Few would argue that President Trump engages in what could be described colloquially as “rhetorical hyperbole” when logged on to his Twitter account. But a recent court finding that dismissed a defamation suit filed against Trump by porn star Stormy Daniels, on the grounds that a tweet by the president could legally be described in those terms, rather than as potentially factual statements—defamation cases require that a statement be factually false—could have a significant effect on how libel law applies to social media going forward.
Daniels, whose real name is Stephanie Clifford, alleges that she and her daughter were threatened on the street in Las Vegas for agreeing to participate in an In Touch magazine article about her past relationship with the president. “Leave Trump alone. Forget the story,” she was allegedly told in May 2011.

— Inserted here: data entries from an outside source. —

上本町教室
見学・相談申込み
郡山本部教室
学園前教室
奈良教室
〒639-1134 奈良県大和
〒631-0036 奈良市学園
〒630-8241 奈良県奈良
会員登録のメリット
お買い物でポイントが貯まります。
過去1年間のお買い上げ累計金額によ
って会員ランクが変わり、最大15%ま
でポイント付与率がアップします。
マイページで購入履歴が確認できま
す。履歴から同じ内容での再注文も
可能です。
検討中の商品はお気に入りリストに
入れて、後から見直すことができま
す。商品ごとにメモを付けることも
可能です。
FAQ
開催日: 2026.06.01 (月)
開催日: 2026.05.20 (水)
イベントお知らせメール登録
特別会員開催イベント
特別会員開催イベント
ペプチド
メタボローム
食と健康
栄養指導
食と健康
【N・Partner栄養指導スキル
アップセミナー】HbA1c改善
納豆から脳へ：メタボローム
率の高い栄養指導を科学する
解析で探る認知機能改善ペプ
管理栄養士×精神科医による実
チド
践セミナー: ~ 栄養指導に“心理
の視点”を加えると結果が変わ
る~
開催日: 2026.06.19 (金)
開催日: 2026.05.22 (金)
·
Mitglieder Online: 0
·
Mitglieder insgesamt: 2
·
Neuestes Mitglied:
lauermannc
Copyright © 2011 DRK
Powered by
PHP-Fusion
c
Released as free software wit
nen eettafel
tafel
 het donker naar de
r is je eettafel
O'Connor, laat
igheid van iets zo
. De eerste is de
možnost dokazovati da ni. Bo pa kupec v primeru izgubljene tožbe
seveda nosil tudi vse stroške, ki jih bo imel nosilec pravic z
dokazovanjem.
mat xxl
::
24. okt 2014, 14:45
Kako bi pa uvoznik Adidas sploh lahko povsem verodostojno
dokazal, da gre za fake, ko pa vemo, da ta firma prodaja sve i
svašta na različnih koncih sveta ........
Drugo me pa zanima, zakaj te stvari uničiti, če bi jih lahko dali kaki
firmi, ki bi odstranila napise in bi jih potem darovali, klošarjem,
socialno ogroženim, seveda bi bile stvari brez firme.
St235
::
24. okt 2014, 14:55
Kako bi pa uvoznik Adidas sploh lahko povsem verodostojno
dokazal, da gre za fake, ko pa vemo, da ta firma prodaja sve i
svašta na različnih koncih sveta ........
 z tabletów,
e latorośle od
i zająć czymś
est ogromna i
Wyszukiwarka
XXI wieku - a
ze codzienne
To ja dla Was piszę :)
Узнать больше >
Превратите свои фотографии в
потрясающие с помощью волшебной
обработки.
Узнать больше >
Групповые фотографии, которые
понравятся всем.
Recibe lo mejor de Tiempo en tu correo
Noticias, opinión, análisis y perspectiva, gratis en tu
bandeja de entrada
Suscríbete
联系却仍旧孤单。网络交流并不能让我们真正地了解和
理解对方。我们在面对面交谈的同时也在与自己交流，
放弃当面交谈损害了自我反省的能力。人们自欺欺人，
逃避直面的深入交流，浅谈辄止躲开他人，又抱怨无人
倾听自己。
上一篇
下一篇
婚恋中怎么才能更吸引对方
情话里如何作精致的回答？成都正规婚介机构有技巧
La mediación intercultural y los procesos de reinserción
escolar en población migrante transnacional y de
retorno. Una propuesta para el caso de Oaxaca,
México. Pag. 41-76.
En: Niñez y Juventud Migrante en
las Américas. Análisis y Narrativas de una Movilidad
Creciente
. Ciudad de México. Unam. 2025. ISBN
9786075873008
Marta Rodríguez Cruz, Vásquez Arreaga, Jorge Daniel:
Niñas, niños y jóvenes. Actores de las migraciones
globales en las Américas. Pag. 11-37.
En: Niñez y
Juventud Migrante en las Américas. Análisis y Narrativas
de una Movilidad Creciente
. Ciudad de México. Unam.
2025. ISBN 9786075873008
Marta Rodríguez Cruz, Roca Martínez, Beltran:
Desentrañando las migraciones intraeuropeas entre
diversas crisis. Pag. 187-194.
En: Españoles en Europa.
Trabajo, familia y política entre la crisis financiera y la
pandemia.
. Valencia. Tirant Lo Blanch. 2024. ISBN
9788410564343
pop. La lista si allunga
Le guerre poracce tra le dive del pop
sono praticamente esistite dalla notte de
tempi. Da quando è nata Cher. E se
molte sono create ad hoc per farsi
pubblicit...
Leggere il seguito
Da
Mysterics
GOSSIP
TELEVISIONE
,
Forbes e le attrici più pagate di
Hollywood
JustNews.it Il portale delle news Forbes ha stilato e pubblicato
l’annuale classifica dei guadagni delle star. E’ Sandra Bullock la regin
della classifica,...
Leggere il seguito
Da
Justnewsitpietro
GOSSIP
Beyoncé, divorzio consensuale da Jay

After Trump’s election, Daniels commissioned a sketch artist to create a rendering of the person who had threatened her, and she released the sketch publicly on April 17, 2017. On the next day, a tweet from @RealDonaldTrump read, “A sketch years later about a nonexistent man. A total con job, playing the Fake News Media for fools (but they know it)!”
Daniels filed a complaint on April 30 for defamation on the grounds that Trump was accusing her of inventing the story about the threat and falsely accusing someone of committing a crime against her, and in so doing painting her as “a liar, someone who should not be trusted, that her claims about the threatening encounter are false, and that she was falsely accusing the individual depicted in the sketch of committing a crime, where no crime had been committed.”
On August 27, Trump filed a motion to dismiss the complaint pursuant to court precedent and anti-SLAPP statutes, arguing that the tweet was a non-actionable opinion. The court agreed that the tweet was, indeed, “rhetorical hyperbole” and thus protected by the First Amendment. The court further said that anti-SLAPP legislation aims to “encourage and safeguard the constitutional rights of persons to petition, speak freely, associate freely … and at the same time, protect the rights of a person to file meritorious lawsuits for a demonstrable injury.”
Finally, the court noted that the U.S. Supreme Court has held that a published statement that could be described as “pointed, exaggerated, and heavily laden with emotional rhetoric and moral outrage” cannot be ruled as defamatory. Thus the Central District of California found that the tweet in question was an exercise of the president’s right of free speech.
What effects this will have on defamation suits going forward is uncertain, but it does appear to open up an avenue for treating cases related to social media differently than such cases traditionally have been handled vis-à-vis the “legacy” media.
In assessing Clifford’s case, the court clearly considered how people today weigh accusations on social media. Although the “rhetorical hyperbole” exception has been made in the past, it hasn’t generally been taken to apply to such specific accusations. But the rolling waves of social media commentary, which cascades across an endless sea of writers and platforms, could be resulting in a broader scope of what is categorized as opinion.
While this could result in more liberal freedom to speak, it could also create a greater opportunity for the spread of misinformation, disinformation and reckless talk of various kinds, at a time when social media is becoming a primary source of information for many people.